Trees, 10-15 m tall. Bark grayish white. Branches without aerial roots; branchlets 5-9 mm in diam., densely yellowish brown woolly. Stipules yellowish brown, lanceolate, 2-3 cm, membranous, with thick hairs. Petiole robust; 2.5-3 cm; leaf blade narrowly elliptic to obovate-elliptic, 15-18 × 5-9 cm, leathery, glabrous or abaxially yellowish brown woolly but glabrescent, adaxially green and glabrous or sparsely shortly pubescent or densely yellowish brown long pubescent but glabrescent, base rounded, ± cordate, or ± auriculate, margin entire or slightly undulate, apex acute; basal lateral veins 2-4, secondary veins 8-11 on each side of midvein, tertiary veins reticulate. Figs axillary on leafy branchlets, paired, reddish orange to red and with scattered white spots, oblong, pillow-shaped, or conic-ellipsoid, 1.5-2.5 × 1-1.5(-2) cm, glabrous or densely covered with brownish yellow long hairs, inside with few or no bristles, apical pore closed by 3 or 4 umbonate bracts, not forming flat disk, subsessile; involucral bracts orbicular to ovate-lanceolate, margin ciliate. Male, gall, and female flowers within same fig. Male flowers: long-pedicellate; calyx lobes 3, broadly ovate; stamen 1; filament short and thick; anther narrowly ellipsoid. Gall flowers: pedicellate; sepals connate, apically 3-or 4-lobed; ovary ± globose. Female flowers: calyx lobes 3, white, broadly lanceolate. Achenes ± globose, tuberculate. Fl. early summer.
A fig. It is a small to medium sized tree. It grows 10-15 m high. It has a spreading bushy crown. It has strangling roots but not aerial roots. There are prop roots near the base. The trunk is short and irregular. The bark is grey and smooth. The young shoots have dense rusty coloured hairs. The leaf stalk is 2.5-3 cm long. The leaves are simple and 8-18 cm long by 4-9 cm wide. They are oval but narrow abruptly at each end. They are dark green and leathery. Underneath they are more yellowish brown. Young leaves have rusty hairs while mature leaves are smooth. The fig or receptacle is 1.5-2 cm across. They are round and in the axils of leaves on young shoots. They occur either singly or in pairs. They ripen from orange to dark red. They are edible. There are some varieties described based on the hairiness of the leaves.

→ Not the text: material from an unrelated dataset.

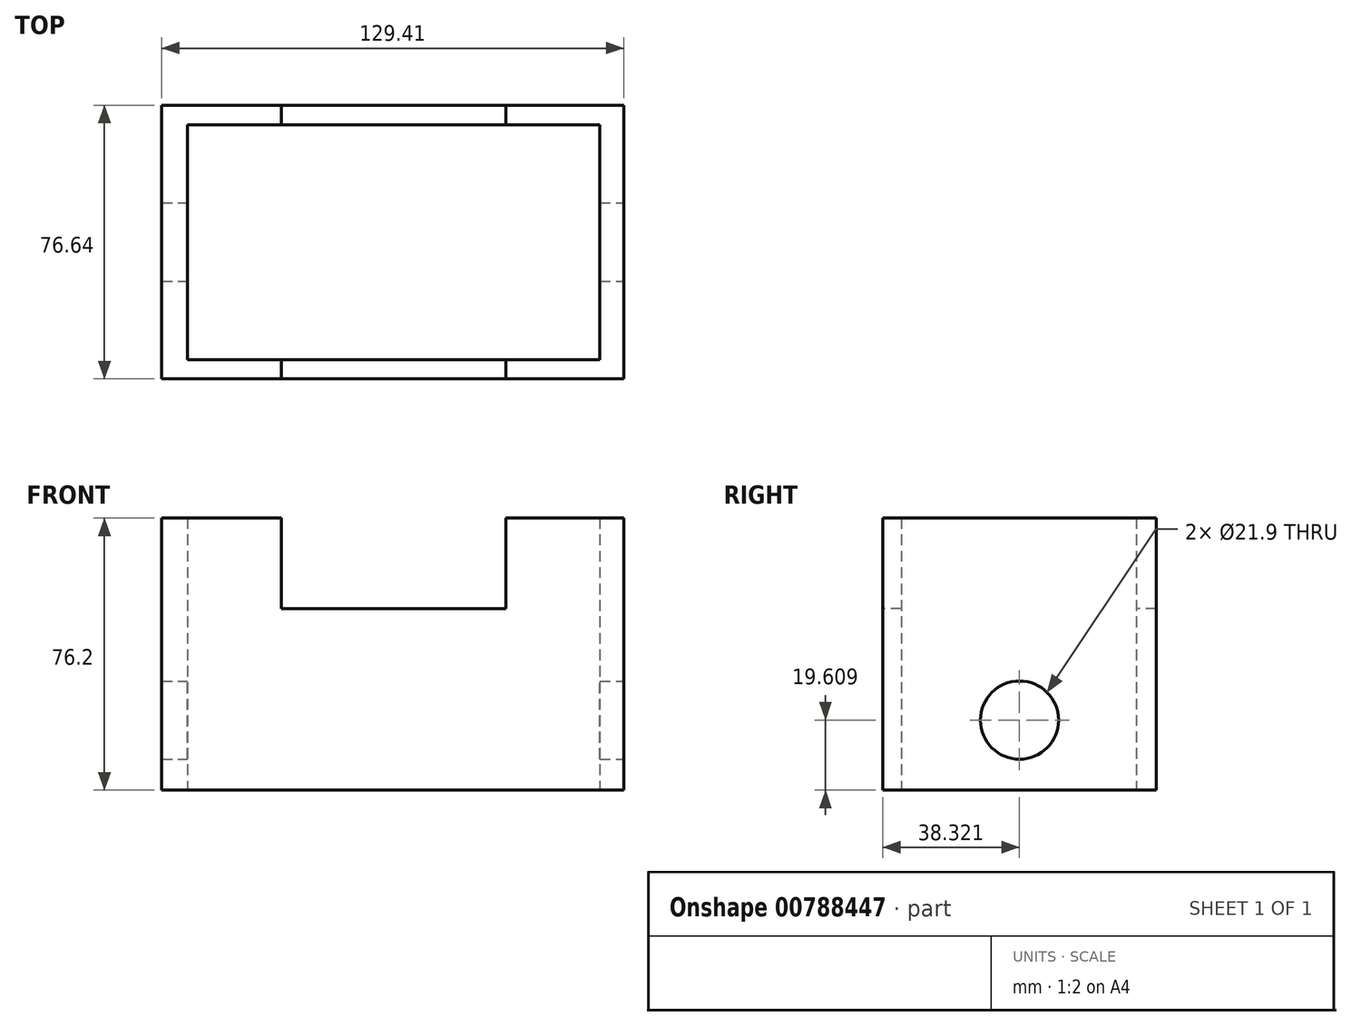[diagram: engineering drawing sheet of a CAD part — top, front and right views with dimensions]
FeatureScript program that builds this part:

Spreading strangler to 20 (–30) m high, glabrous except branchlet apex (new growth rusty-hairy). Leaves: lamina elliptic-oblong to pentagonal, (6–) 10–20 (–32) cm long, (3–) 4–8 (–13) cm wide, rounded, slightly cordate at base, entire margin, bluntly acuminate or with tip to 7 mm long at apex; lateral veins 8–10 pairs, distant, prominent; petiole 1.5–3 cm long; stipules to 0.8–4.5 cm long, often rusty brown-hairy, soon glabrous. Figs paired, sessile, glabrous, ellipsoid to obloid, 1–3 cm long, 1.5–2.3 cm wide, maturing orange to red, purple then black; ostiole slightly umbonate; basal bracts small, concealed under fig. Male flowers pedicellate; tepals 3; stamen 1; bracts numerous; internal bristles absent. Female flowers usually sessile; stigma simple, dilated at base.